--- Dataset content Enclosed Below ---

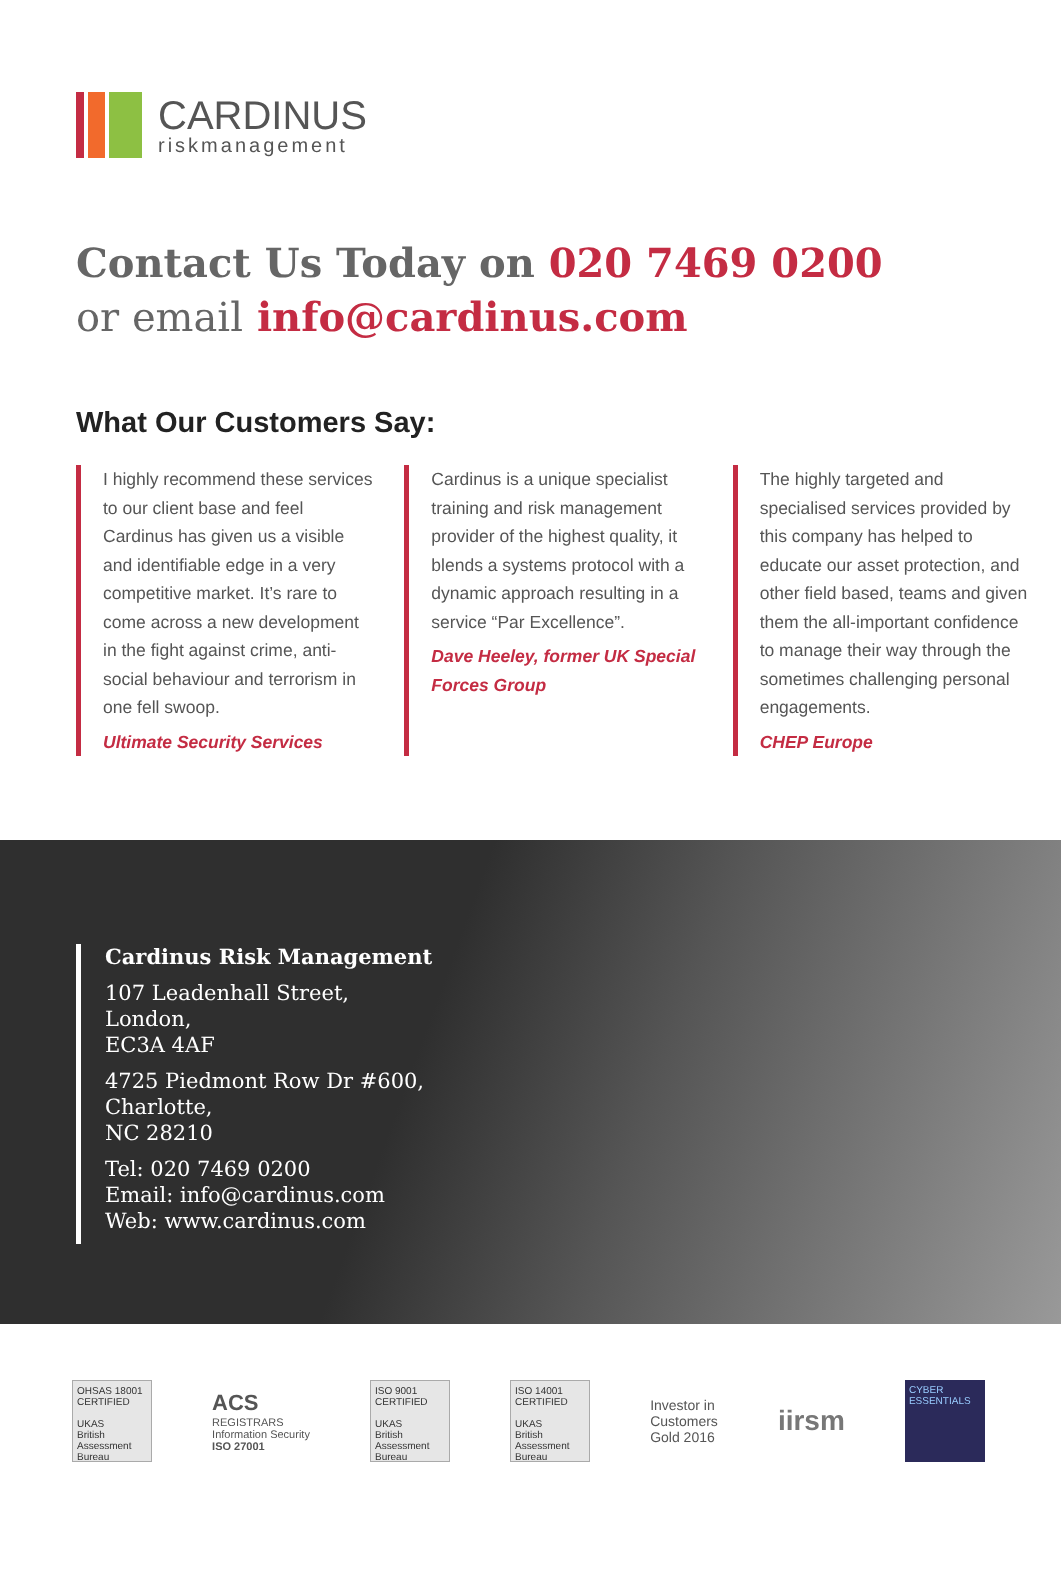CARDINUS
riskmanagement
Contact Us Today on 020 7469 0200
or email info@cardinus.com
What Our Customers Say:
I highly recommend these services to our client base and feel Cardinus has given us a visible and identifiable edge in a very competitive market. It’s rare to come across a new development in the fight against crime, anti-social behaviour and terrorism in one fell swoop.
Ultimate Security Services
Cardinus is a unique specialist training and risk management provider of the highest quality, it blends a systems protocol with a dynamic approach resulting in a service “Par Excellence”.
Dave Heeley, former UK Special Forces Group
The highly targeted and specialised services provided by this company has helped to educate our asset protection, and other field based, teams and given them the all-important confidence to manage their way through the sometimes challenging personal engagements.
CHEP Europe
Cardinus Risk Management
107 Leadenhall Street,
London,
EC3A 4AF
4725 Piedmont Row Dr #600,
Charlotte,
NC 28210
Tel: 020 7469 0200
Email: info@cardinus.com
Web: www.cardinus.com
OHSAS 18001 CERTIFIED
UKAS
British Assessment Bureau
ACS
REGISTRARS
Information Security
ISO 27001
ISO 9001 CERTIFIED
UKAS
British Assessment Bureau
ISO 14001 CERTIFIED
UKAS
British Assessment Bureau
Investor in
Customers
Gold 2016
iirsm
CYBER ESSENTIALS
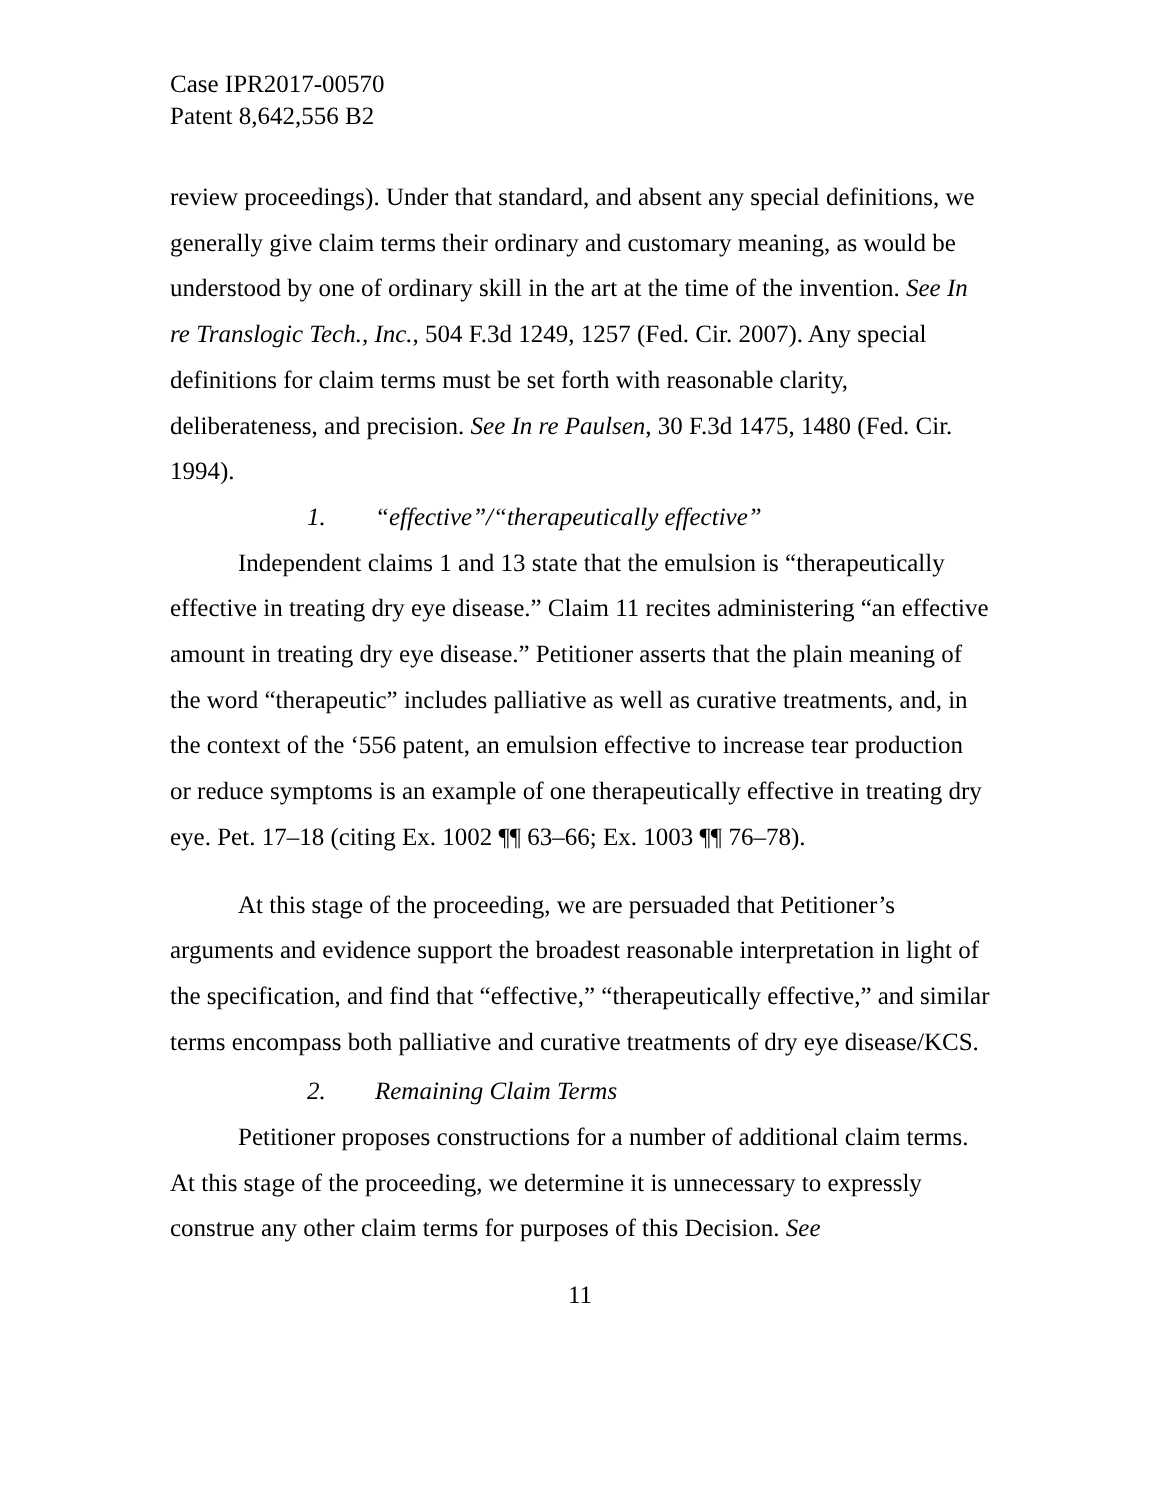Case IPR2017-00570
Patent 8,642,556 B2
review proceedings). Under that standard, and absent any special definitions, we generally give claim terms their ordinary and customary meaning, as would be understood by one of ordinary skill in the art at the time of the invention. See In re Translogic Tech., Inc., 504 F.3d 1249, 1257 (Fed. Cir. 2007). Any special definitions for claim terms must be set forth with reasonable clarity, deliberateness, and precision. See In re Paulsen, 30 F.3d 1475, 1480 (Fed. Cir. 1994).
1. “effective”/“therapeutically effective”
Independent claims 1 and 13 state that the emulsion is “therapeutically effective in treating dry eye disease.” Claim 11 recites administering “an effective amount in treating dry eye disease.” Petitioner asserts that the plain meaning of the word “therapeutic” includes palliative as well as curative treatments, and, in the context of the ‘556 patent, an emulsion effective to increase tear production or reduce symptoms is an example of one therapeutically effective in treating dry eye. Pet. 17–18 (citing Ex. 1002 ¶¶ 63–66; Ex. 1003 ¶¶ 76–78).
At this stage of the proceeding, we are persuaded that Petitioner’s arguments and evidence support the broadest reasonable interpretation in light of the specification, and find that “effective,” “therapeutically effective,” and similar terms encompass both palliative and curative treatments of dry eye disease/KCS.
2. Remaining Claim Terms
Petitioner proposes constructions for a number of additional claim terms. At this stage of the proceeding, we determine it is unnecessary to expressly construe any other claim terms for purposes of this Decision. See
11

--- End of Enclosed Dataset content ---

## Aim of the exercise
Look through the entries above and find each line where the word "given" occurs; copy those lines.

## Output of the exercise
I highly recommend these services to our client base and feel Cardinus has given us a visible and identifiable edge in a very competitive market. It’s rare to come across a new development in the fight against crime, anti-social behaviour and terrorism in one fell swoop.
The highly targeted and specialised services provided by this company has helped to educate our asset protection, and other field based, teams and given them the all-important confidence to manage their way through the sometimes challenging personal engagements.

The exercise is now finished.